Big Sue was already up when Breeze waked. She was fussing around, cooking dinner to take to church, fixing a basket, and China dishes to hold it. Her best clothes, and Breeze’s, were laid out on chairs to be put on. They must be ready when Uncle Bill came for them in his new buggy. He had to go ahead of time, for he had charge of the communion as well as of the Bury League which would be organized when the service was over and the dinner eaten. The head man of the Bury League had come to preach and to form a Society to Bury. Big Sue baked rising bread yesterday in the Big House kitchen stove. The brown loaves, uncovered, sat in a row on the shelf, waiting to be wrapped up. They’d turn to Jesus’ own body when the preacher prayed over them, and blessed them. Blackberry wine, in the two big demijohns in the corner of the shed-room, would turn into Jesus’ blood. Breeze couldn’t make it out in his head exactly, but Big Sue said it was so. Breeze had picked the blackberries that made the wine, and he’d bought the white flour for the bread from the store. How could they turn to Jesus? But Big Sue said prayer can do anything. Anything! When a fine preacher like the Bury League leader prays. Not everybody knows how to pray right, but he did. Yes, Lord, he did!

Before taking time to swallow down a mouthful of bread for breakfast, Breeze and Big Sue put the demijohns on the front porch, ready to go to church. They packed up all the fine dinner in one box, and the communion bread in another, so when she was dressed in her Sunday clothes, she’d have nothing to do but sit still and wait and rest.

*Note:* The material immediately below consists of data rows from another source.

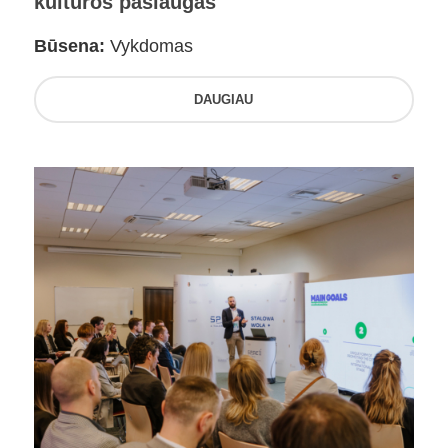
kultūros paslaugas
Būsena:
Vykdomas
DAUGIAU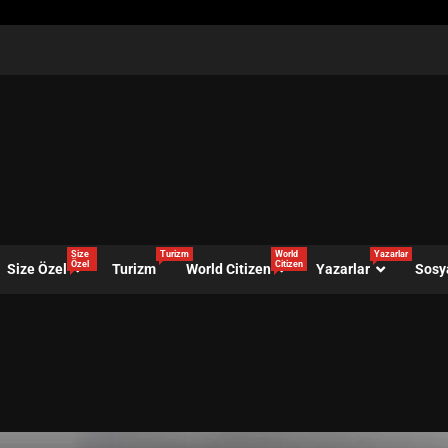
Size
Turizm
World
Yazarlar
Özel
Citizen
Size Özel
Turizm
World Citizen
Yazarlar
Sosy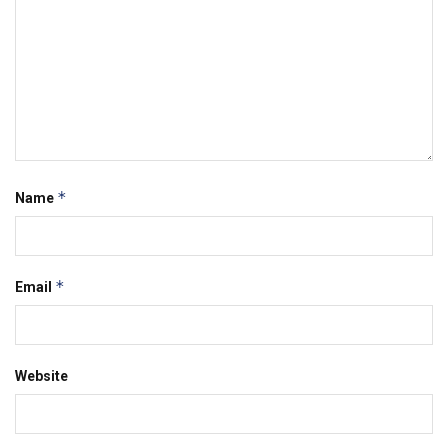
*
Name
*
Email
Website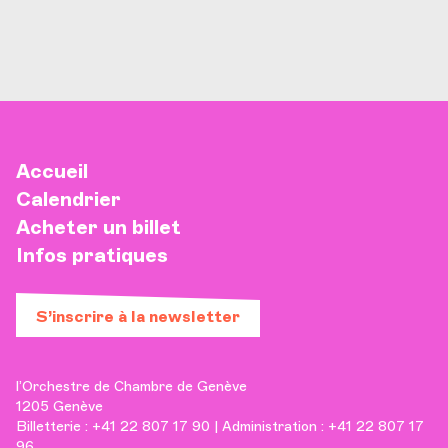
Accueil
Calendrier
Acheter un billet
Infos pratiques
S’inscrire à la newsletter
l’Orchestre de Chambre de Genève
1205 Genève
Billetterie : +41 22 807 17 90 | Administration : +41 22 807 17
96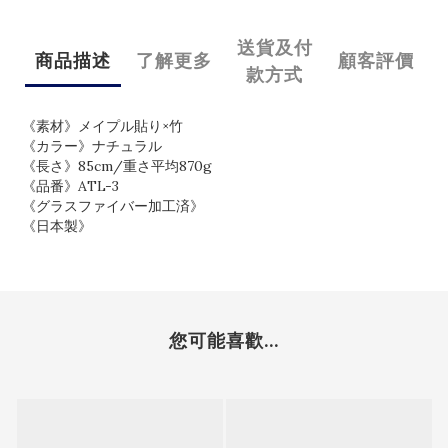
送貨及付
商品描述
了解更多
顧客評價
款方式
《素材》メイプル貼り×竹
《カラー》ナチュラル
《長さ》85cm/重さ平均870g
《品番》ATL-3
《グラスファイバー加工済》
《日本製》
您可能喜歡...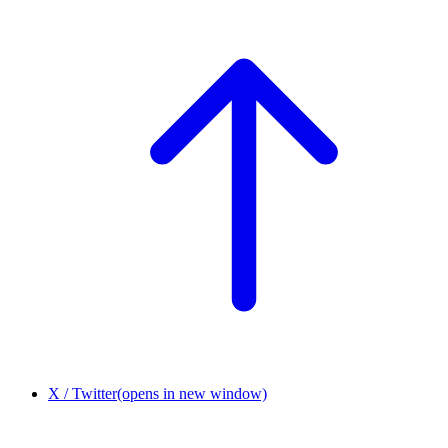
X / Twitter
(opens in new window)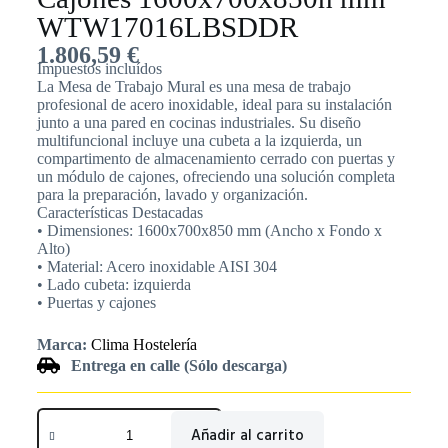
WTW17016LBSDDR
1.806,59
€
Impuestos incluídos
La Mesa de Trabajo Mural es una mesa de trabajo
profesional de acero inoxidable, ideal para su instalación
junto a una pared en cocinas industriales. Su diseño
multifuncional incluye una cubeta a la izquierda, un
compartimento de almacenamiento cerrado con puertas y
un módulo de cajones, ofreciendo una solución completa
para la preparación, lavado y organización.
Características Destacadas
• Dimensiones: 1600x700x850 mm (Ancho x Fondo x
Alto)
• Material: Acero inoxidable AISI 304
• Lado cubeta: izquierda
• Puertas y cajones
Marca:
Clima Hostelería
Entrega en calle (Sólo descarga)
Añadir al carrito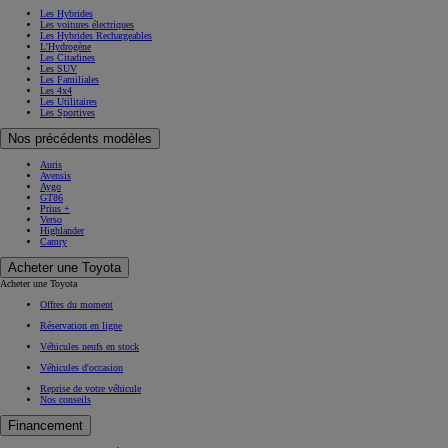
Les Hybrides
Les voitures électriques
Les Hybrides Rechargeables
L'Hydrogène
Les Citadines
Les SUV
Les Familiales
Les 4x4
Les Utilitaires
Les Sportives
Nos précédents modèles
Auris
Avensis
Aygo
GT86
Prius +
Verso
Highlander
Camry
Acheter une Toyota
Acheter une Toyota
Offres du moment
Réservation en ligne
Véhicules neufs en stock
Véhicules d'occasion
Reprise de votre véhicule
Nos conseils
Financement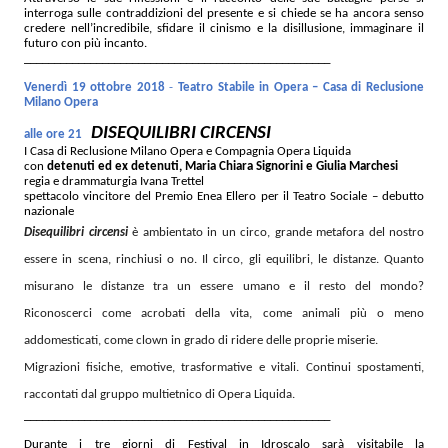
interroga sulle contraddizioni del presente e si chiede se ha ancora senso
credere nell’incredibile, sfidare il cinismo e la disillusione, immaginare il
futuro con più incanto.
______________________________
_____________________
Venerdì 19 ottobre 2018
-
Teatro Stabile in Opera – Casa di Reclusione
Milano Opera
DISEQUILIBRI CIRCENSI
alle ore 21
I Casa di Reclusione Milano Opera e Compagnia Opera Liquida
con
detenuti ed ex detenuti, Maria Chiara Signorini e Giulia Marchesi
regia e drammaturgia Ivana Trettel
spettacolo vincitore del Premio Enea Ellero per il Teatro Sociale – debutto
nazionale
Disequilibri circensi
è ambientato in un circo, grande metafora del nostro
essere in scena, rinchiusi o no. Il circo, gli equilibri, le distanze. Quanto
misurano le distanze tra un essere umano e il resto del mondo?
Riconoscerci come acrobati della vita, come animali più o meno
addomesticati, come clown in grado di ridere delle proprie miserie.
Migrazioni fisiche, emotive, trasformative e vitali. Continui spostamenti,
raccontati dal gruppo multietnico di Opera Liquida.
______________________________
_____________________
Durante i tre giorni di Festival in Idroscalo sarà visitabile la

How different she looked with her body pulled in tight with a great corset full of steel bands! Like a cotton bale pressed too small. The frills of her petticoat were lace-trimmed. Over them, hiding them carefully, was her new purple sateen dress.

She sat down on the porch with a pan of breakfast in her lap and began to eat. Breeze was back in the shed-room dressing when he heard her laugh and scramble to her feet to say in her company manners voice:

“How you do dis mawnin’, Reverend?”

Breeze peeped through the open door in time to see her draw a foot adroitly behind her in a low curtsey to a strange man who answered in a familiar voice:

“Quite well, thank you, Mrs. Good-wine. How you do this morning?”

“Not so good,” she said sweetly. “Bad luck’s been a-hangin’ round de plantation lately.”

“Bad luck ought not to pester a lady who can fix frog legs like the ones you sent us last night for supper. They were elegant.”

Breeze stood still and listened. He knew that voice, sure as the world. The Bury League preacher was his own stepfather. Hurrying into his clothes he tipped across the room to the window to see better, but Big Sue’s antics held his eyes. She was down on her knees, shaking all over in the drollest way, with laughter that took her breath. Her company manners were gone. Between gasps and shouts she gurgled, “Great Gawd! You ought o’ seen dem frogs dis mawnin’. Dat fool Breeze didn’ kill em! He cut off dey hind legs an’ turned dem loose in de back yard! I liken to a broke my foot jumpin’ when I missed an’ stepped slam on one!”